- [AIM OF THE TASK] Each record is to be repeated exactly as it stands below.
DATA FOR ANALYSIS: Begin
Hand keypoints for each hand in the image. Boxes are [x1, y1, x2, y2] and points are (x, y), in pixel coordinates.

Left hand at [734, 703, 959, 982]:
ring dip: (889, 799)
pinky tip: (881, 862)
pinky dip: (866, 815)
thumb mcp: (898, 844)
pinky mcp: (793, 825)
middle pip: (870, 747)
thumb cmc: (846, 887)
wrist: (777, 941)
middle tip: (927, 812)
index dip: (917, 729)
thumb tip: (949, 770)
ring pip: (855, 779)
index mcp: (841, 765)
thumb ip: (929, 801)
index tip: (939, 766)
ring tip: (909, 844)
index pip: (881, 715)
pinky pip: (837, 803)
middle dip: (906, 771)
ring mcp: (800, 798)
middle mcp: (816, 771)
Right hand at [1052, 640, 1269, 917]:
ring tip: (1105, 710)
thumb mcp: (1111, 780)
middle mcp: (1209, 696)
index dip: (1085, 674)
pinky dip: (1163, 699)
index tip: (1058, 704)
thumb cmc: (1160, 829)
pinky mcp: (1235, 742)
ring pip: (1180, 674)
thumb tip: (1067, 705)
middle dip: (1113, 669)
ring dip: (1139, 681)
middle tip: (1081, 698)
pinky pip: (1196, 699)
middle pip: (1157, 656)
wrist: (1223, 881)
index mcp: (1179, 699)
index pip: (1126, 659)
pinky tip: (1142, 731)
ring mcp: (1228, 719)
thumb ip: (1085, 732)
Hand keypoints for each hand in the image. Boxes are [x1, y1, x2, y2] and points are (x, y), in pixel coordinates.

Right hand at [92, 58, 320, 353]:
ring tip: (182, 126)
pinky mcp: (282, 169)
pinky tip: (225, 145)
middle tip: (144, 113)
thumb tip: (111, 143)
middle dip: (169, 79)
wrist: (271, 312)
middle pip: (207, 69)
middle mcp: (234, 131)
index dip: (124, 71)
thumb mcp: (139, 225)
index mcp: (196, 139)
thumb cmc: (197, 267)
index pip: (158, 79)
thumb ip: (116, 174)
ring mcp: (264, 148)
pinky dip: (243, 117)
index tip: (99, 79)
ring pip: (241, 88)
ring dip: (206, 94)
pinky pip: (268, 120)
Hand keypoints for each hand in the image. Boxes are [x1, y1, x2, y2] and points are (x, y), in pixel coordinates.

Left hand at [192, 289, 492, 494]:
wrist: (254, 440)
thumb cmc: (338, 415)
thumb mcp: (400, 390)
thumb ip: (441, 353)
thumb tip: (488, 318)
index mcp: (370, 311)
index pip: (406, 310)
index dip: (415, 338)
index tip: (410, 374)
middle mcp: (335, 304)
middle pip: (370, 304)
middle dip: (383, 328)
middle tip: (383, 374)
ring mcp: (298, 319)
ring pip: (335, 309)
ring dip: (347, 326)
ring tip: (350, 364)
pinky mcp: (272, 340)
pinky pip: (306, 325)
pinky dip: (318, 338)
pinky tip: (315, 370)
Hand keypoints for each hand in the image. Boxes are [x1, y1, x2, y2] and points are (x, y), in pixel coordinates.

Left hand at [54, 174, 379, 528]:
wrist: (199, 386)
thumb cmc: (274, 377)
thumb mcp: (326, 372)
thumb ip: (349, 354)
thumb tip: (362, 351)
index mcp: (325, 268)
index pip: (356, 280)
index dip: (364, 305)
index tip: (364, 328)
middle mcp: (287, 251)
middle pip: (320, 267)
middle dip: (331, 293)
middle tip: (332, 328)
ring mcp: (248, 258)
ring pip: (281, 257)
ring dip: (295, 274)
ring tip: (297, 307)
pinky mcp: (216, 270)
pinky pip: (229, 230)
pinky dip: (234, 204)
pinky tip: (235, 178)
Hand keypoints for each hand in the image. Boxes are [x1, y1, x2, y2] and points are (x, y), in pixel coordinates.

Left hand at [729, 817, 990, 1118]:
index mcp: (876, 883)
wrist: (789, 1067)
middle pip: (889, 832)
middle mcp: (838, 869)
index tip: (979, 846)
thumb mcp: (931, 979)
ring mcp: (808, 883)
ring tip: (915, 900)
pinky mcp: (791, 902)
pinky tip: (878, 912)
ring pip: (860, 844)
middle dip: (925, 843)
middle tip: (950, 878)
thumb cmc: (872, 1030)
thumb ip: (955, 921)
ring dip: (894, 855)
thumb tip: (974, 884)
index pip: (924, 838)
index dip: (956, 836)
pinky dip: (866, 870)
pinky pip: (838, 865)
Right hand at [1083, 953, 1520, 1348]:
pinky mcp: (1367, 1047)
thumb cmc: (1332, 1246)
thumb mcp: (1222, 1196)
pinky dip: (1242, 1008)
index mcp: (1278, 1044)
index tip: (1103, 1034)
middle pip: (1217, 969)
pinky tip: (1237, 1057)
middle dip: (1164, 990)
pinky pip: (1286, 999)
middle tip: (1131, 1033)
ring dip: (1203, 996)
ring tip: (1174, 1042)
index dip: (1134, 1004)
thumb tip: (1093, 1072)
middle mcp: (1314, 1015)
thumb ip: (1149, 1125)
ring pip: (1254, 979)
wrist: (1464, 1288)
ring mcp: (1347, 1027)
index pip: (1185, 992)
DATA FOR ANALYSIS: End
- [WRITTEN RESPONSE]
Hand keypoints for each hand in the image. Boxes are [x1, y1, x2, y2] and points are (x, y), in pixel coordinates.

Left hand at [734, 703, 959, 982]:
ring dip: (889, 799)
pinky tip: (881, 862)
pinky dip: (866, 815)
thumb mcp: (898, 844)
pinky mcp: (793, 825)
middle pip: (870, 747)
thumb cmc: (846, 887)
wrist: (777, 941)
middle tip: (927, 812)
index dip: (917, 729)
thumb tip: (949, 770)
ring pip: (855, 779)
index mcp: (841, 765)
thumb ip: (929, 801)
index tip: (939, 766)
ring tip: (909, 844)
index pip: (881, 715)
pinky pip: (837, 803)
middle dip: (906, 771)
ring mcp: (800, 798)
middle mcp: (816, 771)
Right hand at [1052, 640, 1269, 917]:
ring tip: (1105, 710)
thumb mcp: (1111, 780)
middle mcp: (1209, 696)
index dip: (1085, 674)
pinky dip: (1163, 699)
index tip: (1058, 704)
thumb cmc: (1160, 829)
pinky mcp: (1235, 742)
ring pip: (1180, 674)
thumb tip: (1067, 705)
middle dip: (1113, 669)
ring dip: (1139, 681)
middle tip: (1081, 698)
pinky pip: (1196, 699)
middle pip: (1157, 656)
wrist: (1223, 881)
index mcp: (1179, 699)
index pip: (1126, 659)
pinky tip: (1142, 731)
ring mcp: (1228, 719)
thumb ip: (1085, 732)
Hand keypoints for each hand in the image. Boxes are [x1, y1, x2, y2] and points are (x, y), in pixel coordinates.

Right hand at [92, 58, 320, 353]:
ring tip: (182, 126)
pinky mcp: (282, 169)
pinky tip: (225, 145)
middle tip: (144, 113)
thumb tip: (111, 143)
middle dip: (169, 79)
wrist: (271, 312)
middle pip: (207, 69)
middle mcp: (234, 131)
index dip: (124, 71)
thumb mcp: (139, 225)
index mcp: (196, 139)
thumb cmc: (197, 267)
index pip: (158, 79)
thumb ip: (116, 174)
ring mcp: (264, 148)
pinky dip: (243, 117)
index tip: (99, 79)
ring pip: (241, 88)
ring dip: (206, 94)
pinky pip: (268, 120)
Hand keypoints for each hand in the image. Boxes are [x1, y1, x2, y2] and points are (x, y), in pixel coordinates.

Left hand at [192, 289, 492, 494]:
wrist: (254, 440)
thumb cmc: (338, 415)
thumb mcp: (400, 390)
thumb ip: (441, 353)
thumb tip: (488, 318)
index mcp: (370, 311)
index pip: (406, 310)
index dip: (415, 338)
index tip: (410, 374)
middle mcp: (335, 304)
middle pip: (370, 304)
middle dip: (383, 328)
middle tip: (383, 374)
ring mcp: (298, 319)
ring pip: (335, 309)
ring dip: (347, 326)
ring tip: (350, 364)
pinky mcp: (272, 340)
pinky pip: (306, 325)
pinky dip: (318, 338)
pinky tip: (315, 370)
Hand keypoints for each hand in the image. Boxes are [x1, y1, x2, y2] and points are (x, y), in pixel coordinates.

Left hand at [54, 174, 379, 528]:
wrist: (199, 386)
thumb cmc: (274, 377)
thumb mcp: (326, 372)
thumb ip: (349, 354)
thumb tip: (362, 351)
index mcp: (325, 268)
index pip: (356, 280)
index dip: (364, 305)
index tip: (364, 328)
middle mcp: (287, 251)
middle pip: (320, 267)
middle dip: (331, 293)
middle tip: (332, 328)
ring mcp: (248, 258)
ring pip: (281, 257)
ring dip: (295, 274)
ring tip: (297, 307)
pinky mcp: (216, 270)
pinky pip: (229, 230)
pinky dip: (234, 204)
pinky tip: (235, 178)
Hand keypoints for each hand in the image. Boxes are [x1, y1, x2, y2] and points are (x, y), in pixel coordinates.

Left hand at [729, 817, 990, 1118]:
index mcp: (876, 883)
wrist: (789, 1067)
middle pip: (889, 832)
middle mcp: (838, 869)
index tip: (979, 846)
thumb mcp: (931, 979)
ring mcp: (808, 883)
ring tip: (915, 900)
pinky mcp: (791, 902)
pinky tip: (878, 912)
ring pip: (860, 844)
middle dip: (925, 843)
middle tip: (950, 878)
thumb cmc: (872, 1030)
thumb ip: (955, 921)
ring dip: (894, 855)
thumb tip: (974, 884)
index pip: (924, 838)
index dip: (956, 836)
pinky dip: (866, 870)
pinky pip: (838, 865)
Right hand at [1083, 953, 1520, 1348]:
pinky mcp: (1367, 1047)
thumb cmc: (1332, 1246)
thumb mcp: (1222, 1196)
pinky dip: (1242, 1008)
index mcp: (1278, 1044)
index tip: (1103, 1034)
middle pip: (1217, 969)
pinky tip: (1237, 1057)
middle dip: (1164, 990)
pinky pip: (1286, 999)
middle tip: (1131, 1033)
ring dip: (1203, 996)
ring tip: (1174, 1042)
index dip: (1134, 1004)
thumb tip: (1093, 1072)
middle mcp: (1314, 1015)
thumb ip: (1149, 1125)
ring pip: (1254, 979)
wrist: (1464, 1288)
ring mcp: (1347, 1027)
index pip: (1185, 992)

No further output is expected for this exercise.